- [Task goal]:
Below is a set of records; reproduce them exactly without their pictures.

(Source records)
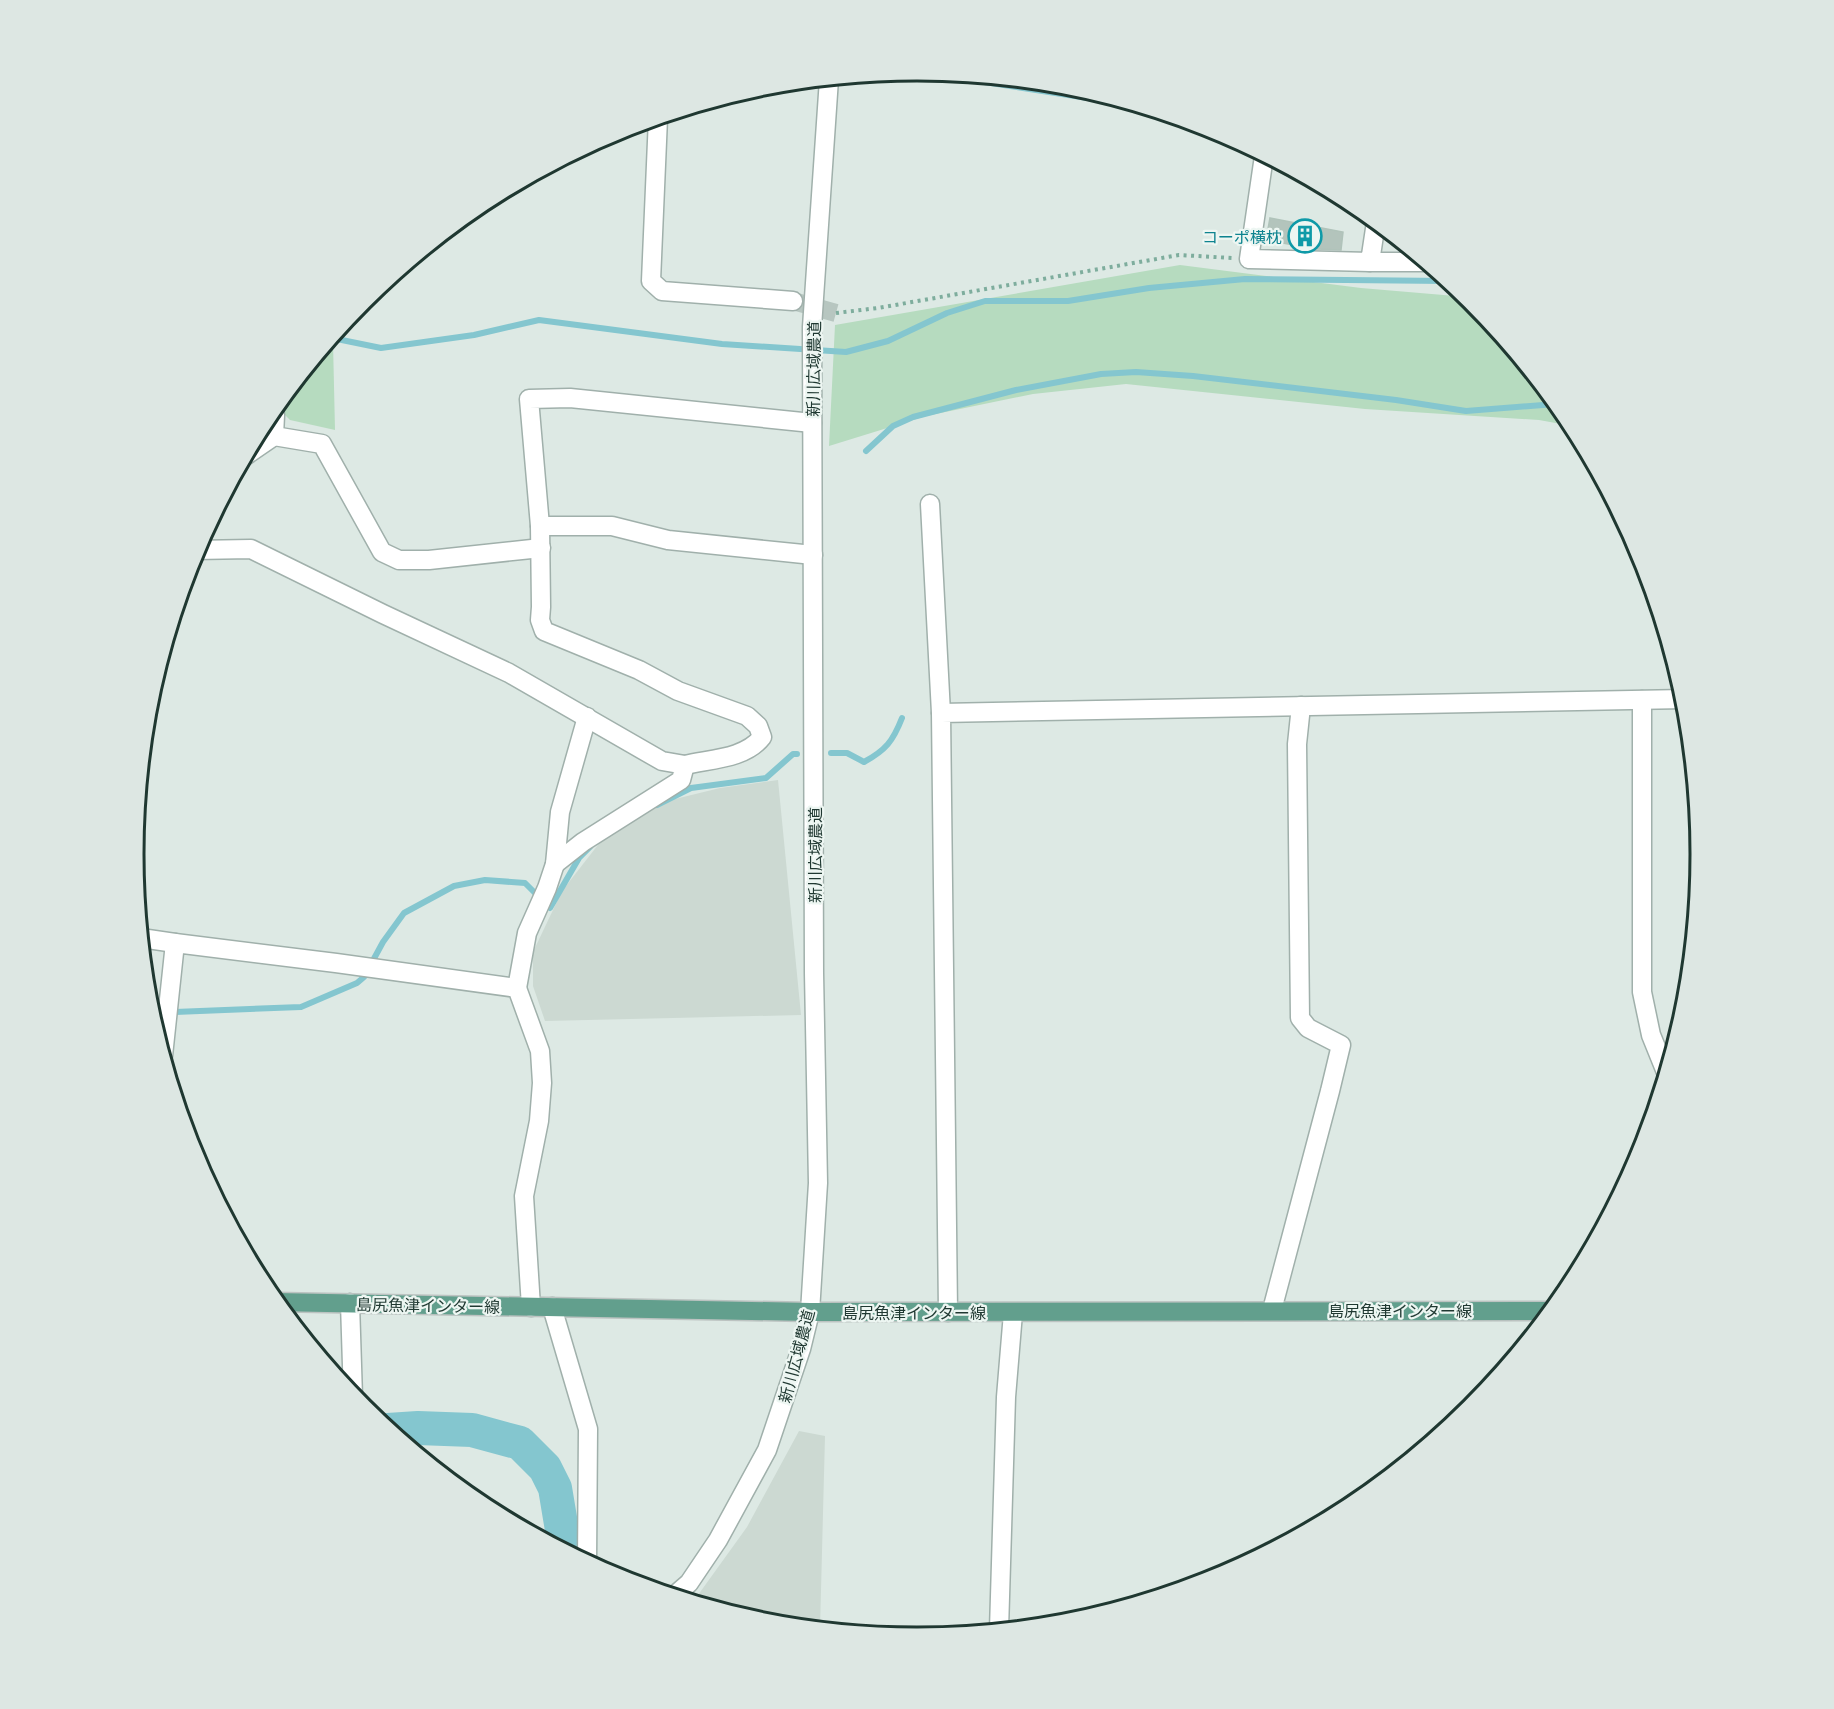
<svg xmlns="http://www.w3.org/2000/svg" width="1834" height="1709" viewBox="0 0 1834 1709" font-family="Commissioner,'Noto Sans JP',sans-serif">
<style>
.built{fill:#ccd9d2}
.green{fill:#b6dbbf}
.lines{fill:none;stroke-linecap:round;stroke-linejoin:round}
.stream{stroke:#84c6cf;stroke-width:6}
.river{stroke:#84c6cf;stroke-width:34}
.building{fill:#b3c4bc;stroke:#b0c3ba;stroke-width:1.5}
.minor-tunnel{stroke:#b7c6c0;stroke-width:18;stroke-dasharray:18 9;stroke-linecap:butt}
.minor-casing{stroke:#a0b0ab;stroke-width:21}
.tertiary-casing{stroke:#a0b0ab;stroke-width:21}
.primary-casing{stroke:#bcc3c1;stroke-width:21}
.path{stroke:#7ead9d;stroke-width:4;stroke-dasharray:3 4.5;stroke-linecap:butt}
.minor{stroke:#fff;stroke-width:18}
.tertiary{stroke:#fff;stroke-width:18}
.primary{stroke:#629f8d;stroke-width:18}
.labels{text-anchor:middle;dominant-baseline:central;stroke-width:4.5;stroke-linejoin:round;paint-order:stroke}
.culture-label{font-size:16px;fill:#0d838f;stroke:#edf6f2;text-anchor:end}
.street-label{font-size:16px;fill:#1f3831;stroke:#edf6f2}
.rim{fill:none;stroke:#1f3831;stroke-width:3}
</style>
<rect width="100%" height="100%" fill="#dde9e4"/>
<!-- built -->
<g class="built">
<path d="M778,780L801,1015L545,1021L533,986V952L562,891L601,841L667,801L720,788Z"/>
<path d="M799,1431L825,1436L820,1629L764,1623L693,1602L747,1527Z"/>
</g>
<!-- green -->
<g class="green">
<path d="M1180,265L1361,288L1467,297L1572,426L1539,420L1365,409L1126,384L1033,394L926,416L829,446L835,325Z"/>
<path d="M329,341L333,342L335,430L290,420L276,406Z"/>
</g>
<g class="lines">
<!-- stream -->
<g class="stream">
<path d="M913,71L1133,105"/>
<path d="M332,338L381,348L474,335L539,320L722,344L846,352L888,341L947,313L985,301H1068L1149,288L1245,279L1447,281"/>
<path d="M866,451L893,426L913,417L1016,390L1101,374L1136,372L1193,376L1396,400L1466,411L1556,404"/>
<path d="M831,753H847L864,762C886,750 893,741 902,718"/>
<path d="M657,805L691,788L766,778L793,754H797"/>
<path d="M150,1013L301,1007L357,983L364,977L383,942L404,913L454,886L485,880L525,883L550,908L579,858L590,847"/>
</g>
<!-- river -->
<path class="river" d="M388,1430L418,1428L472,1430L520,1443L545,1468L555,1488L562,1530L561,1549"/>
</g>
<!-- building -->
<path class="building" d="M1270,218L1343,232L1341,250L1316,249L1266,240Z"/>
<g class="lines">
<!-- minor-tunnel -->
<path class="minor-tunnel" d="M793,301L836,313"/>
<defs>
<g id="minor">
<path d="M658,118L651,281L662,291L793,301"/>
<path d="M1264,156L1249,259L1370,262L1376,222"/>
<path d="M1370,262H1425"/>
<path d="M812,423L570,398L529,399L540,526H612L668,540L813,555"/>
<path d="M274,436L322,444L382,552L399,560H429L541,548"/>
<path d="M245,456L274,436L275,415L271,412"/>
<path d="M930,504L941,713"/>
<path d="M540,526L541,607L540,620L544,631L639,670L678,691L747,716L758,726L762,737C745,759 710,759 685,765"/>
<path d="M195,550L251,549L383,614L509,673L662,761L685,765L681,780L583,842L555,864"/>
<path d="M1642,700V992L1651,1035L1666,1072"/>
<path d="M141,938L175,943"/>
<path d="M517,988L527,933L547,888L555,864L560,812L587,717"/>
<path d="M163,1056L175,943L336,963L517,988L540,1051L542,1083L539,1121L524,1196L531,1307"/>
<path d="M350,1303L353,1397"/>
<path d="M552,1307L588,1429L587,1563"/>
<path d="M1272,1310L1330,1091L1341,1045L1308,1028L1300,1018L1297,744L1301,706"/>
<path d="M948,1312L941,713L1685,699"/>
<path d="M999,1630L1006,1397L1013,1313"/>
</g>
<path id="tertiary" d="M674,1596L689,1583L718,1540L767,1450L801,1349L810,1312L818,1183L814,973L812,327L829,79"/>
<path id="primary" d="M275,1302L810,1312L1552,1311"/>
</defs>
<!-- minor casing -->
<use href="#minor" class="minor-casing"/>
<!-- tertiary casing -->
<use href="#tertiary" class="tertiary-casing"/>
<!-- primary casing -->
<use href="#primary" class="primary-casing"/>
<!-- path -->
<path class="path" d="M836,313L878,308L1179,255L1232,258"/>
<!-- minor -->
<use href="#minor" class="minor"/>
<!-- tertiary -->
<use href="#tertiary" class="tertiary"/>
<!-- primary -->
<use href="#primary" class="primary"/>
</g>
<!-- icons -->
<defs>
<symbol id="building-ring" viewBox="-11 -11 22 22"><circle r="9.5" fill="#edf6f2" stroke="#0f9aa8" stroke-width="1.5"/><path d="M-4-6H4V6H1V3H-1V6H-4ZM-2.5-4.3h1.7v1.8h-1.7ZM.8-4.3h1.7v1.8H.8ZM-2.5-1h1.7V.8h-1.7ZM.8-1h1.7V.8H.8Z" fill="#0f9aa8"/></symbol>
</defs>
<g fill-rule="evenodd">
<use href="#building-ring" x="1286" y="217" width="38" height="38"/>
</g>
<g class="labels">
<!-- culture labels -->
<g class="culture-label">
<text x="1282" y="236">コーポ横枕</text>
</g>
<!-- street labels -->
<g class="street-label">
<text transform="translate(813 369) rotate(-89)">新川広域農道</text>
<text transform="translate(814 855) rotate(-90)">新川広域農道</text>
<text transform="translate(428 1305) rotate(1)">島尻魚津インター線</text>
<text x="1400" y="1310">島尻魚津インター線</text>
<text x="914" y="1312">島尻魚津インター線</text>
<text transform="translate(796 1356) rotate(-75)">新川広域農道</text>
</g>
</g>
<!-- crop -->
<path d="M0 0H1834V1709H0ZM144 854a773 773 0 1 1 1546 0a773 773 0 1 1-1546 0Z" fill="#dde7e3" fill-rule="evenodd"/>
<path class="rim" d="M144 854a773 773 0 1 1 1546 0a773 773 0 1 1-1546 0Z"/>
</svg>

- [Completed task]:
<svg xmlns="http://www.w3.org/2000/svg" width="1834" height="1709" viewBox="0 0 1834 1709" font-family="Commissioner,'Noto Sans JP',sans-serif">
<style>
.built{fill:#ccd9d2}
.green{fill:#b6dbbf}
.lines{fill:none;stroke-linecap:round;stroke-linejoin:round}
.stream{stroke:#84c6cf;stroke-width:6}
.river{stroke:#84c6cf;stroke-width:34}
.building{fill:#b3c4bc;stroke:#b0c3ba;stroke-width:1.5}
.minor-tunnel{stroke:#b7c6c0;stroke-width:18;stroke-dasharray:18 9;stroke-linecap:butt}
.minor-casing{stroke:#a0b0ab;stroke-width:21}
.tertiary-casing{stroke:#a0b0ab;stroke-width:21}
.primary-casing{stroke:#bcc3c1;stroke-width:21}
.path{stroke:#7ead9d;stroke-width:4;stroke-dasharray:3 4.5;stroke-linecap:butt}
.minor{stroke:#fff;stroke-width:18}
.tertiary{stroke:#fff;stroke-width:18}
.primary{stroke:#629f8d;stroke-width:18}
.labels{text-anchor:middle;dominant-baseline:central;stroke-width:4.5;stroke-linejoin:round;paint-order:stroke}
.culture-label{font-size:16px;fill:#0d838f;stroke:#edf6f2;text-anchor:end}
.street-label{font-size:16px;fill:#1f3831;stroke:#edf6f2}
.rim{fill:none;stroke:#1f3831;stroke-width:3}
</style>
<rect width="100%" height="100%" fill="#dde9e4"/>
<!-- built -->
<g class="built">
<path d="M778,780L801,1015L545,1021L533,986V952L562,891L601,841L667,801L720,788Z"/>
<path d="M799,1431L825,1436L820,1629L764,1623L693,1602L747,1527Z"/>
</g>
<!-- green -->
<g class="green">
<path d="M1180,265L1361,288L1467,297L1572,426L1539,420L1365,409L1126,384L1033,394L926,416L829,446L835,325Z"/>
<path d="M329,341L333,342L335,430L290,420L276,406Z"/>
</g>
<g class="lines">
<!-- stream -->
<g class="stream">
<path d="M913,71L1133,105"/>
<path d="M332,338L381,348L474,335L539,320L722,344L846,352L888,341L947,313L985,301H1068L1149,288L1245,279L1447,281"/>
<path d="M866,451L893,426L913,417L1016,390L1101,374L1136,372L1193,376L1396,400L1466,411L1556,404"/>
<path d="M831,753H847L864,762C886,750 893,741 902,718"/>
<path d="M657,805L691,788L766,778L793,754H797"/>
<path d="M150,1013L301,1007L357,983L364,977L383,942L404,913L454,886L485,880L525,883L550,908L579,858L590,847"/>
</g>
<!-- river -->
<path class="river" d="M388,1430L418,1428L472,1430L520,1443L545,1468L555,1488L562,1530L561,1549"/>
</g>
<!-- building -->
<path class="building" d="M1270,218L1343,232L1341,250L1316,249L1266,240Z"/>
<g class="lines">
<!-- minor-tunnel -->
<path class="minor-tunnel" d="M793,301L836,313"/>
<defs>
<g id="minor">
<path d="M658,118L651,281L662,291L793,301"/>
<path d="M1264,156L1249,259L1370,262L1376,222"/>
<path d="M1370,262H1425"/>
<path d="M812,423L570,398L529,399L540,526H612L668,540L813,555"/>
<path d="M274,436L322,444L382,552L399,560H429L541,548"/>
<path d="M245,456L274,436L275,415L271,412"/>
<path d="M930,504L941,713"/>
<path d="M540,526L541,607L540,620L544,631L639,670L678,691L747,716L758,726L762,737C745,759 710,759 685,765"/>
<path d="M195,550L251,549L383,614L509,673L662,761L685,765L681,780L583,842L555,864"/>
<path d="M1642,700V992L1651,1035L1666,1072"/>
<path d="M141,938L175,943"/>
<path d="M517,988L527,933L547,888L555,864L560,812L587,717"/>
<path d="M163,1056L175,943L336,963L517,988L540,1051L542,1083L539,1121L524,1196L531,1307"/>
<path d="M350,1303L353,1397"/>
<path d="M552,1307L588,1429L587,1563"/>
<path d="M1272,1310L1330,1091L1341,1045L1308,1028L1300,1018L1297,744L1301,706"/>
<path d="M948,1312L941,713L1685,699"/>
<path d="M999,1630L1006,1397L1013,1313"/>
</g>
<path id="tertiary" d="M674,1596L689,1583L718,1540L767,1450L801,1349L810,1312L818,1183L814,973L812,327L829,79"/>
<path id="primary" d="M275,1302L810,1312L1552,1311"/>
</defs>
<!-- minor casing -->
<use href="#minor" class="minor-casing"/>
<!-- tertiary casing -->
<use href="#tertiary" class="tertiary-casing"/>
<!-- primary casing -->
<use href="#primary" class="primary-casing"/>
<!-- path -->
<path class="path" d="M836,313L878,308L1179,255L1232,258"/>
<!-- minor -->
<use href="#minor" class="minor"/>
<!-- tertiary -->
<use href="#tertiary" class="tertiary"/>
<!-- primary -->
<use href="#primary" class="primary"/>
</g>
<!-- icons -->
<defs>
<symbol id="building-ring" viewBox="-11 -11 22 22"><circle r="9.5" fill="#edf6f2" stroke="#0f9aa8" stroke-width="1.5"/><path d="M-4-6H4V6H1V3H-1V6H-4ZM-2.5-4.3h1.7v1.8h-1.7ZM.8-4.3h1.7v1.8H.8ZM-2.5-1h1.7V.8h-1.7ZM.8-1h1.7V.8H.8Z" fill="#0f9aa8"/></symbol>
</defs>
<g fill-rule="evenodd">
<use href="#building-ring" x="1286" y="217" width="38" height="38"/>
</g>
<g class="labels">
<!-- culture labels -->
<g class="culture-label">
<text x="1282" y="236">コーポ横枕</text>
</g>
<!-- street labels -->
<g class="street-label">
<text transform="translate(813 369) rotate(-89)">新川広域農道</text>
<text transform="translate(814 855) rotate(-90)">新川広域農道</text>
<text transform="translate(428 1305) rotate(1)">島尻魚津インター線</text>
<text x="1400" y="1310">島尻魚津インター線</text>
<text x="914" y="1312">島尻魚津インター線</text>
<text transform="translate(796 1356) rotate(-75)">新川広域農道</text>
</g>
</g>
<!-- crop -->
<path d="M0 0H1834V1709H0ZM144 854a773 773 0 1 1 1546 0a773 773 0 1 1-1546 0Z" fill="#dde7e3" fill-rule="evenodd"/>
<path class="rim" d="M144 854a773 773 0 1 1 1546 0a773 773 0 1 1-1546 0Z"/>
</svg>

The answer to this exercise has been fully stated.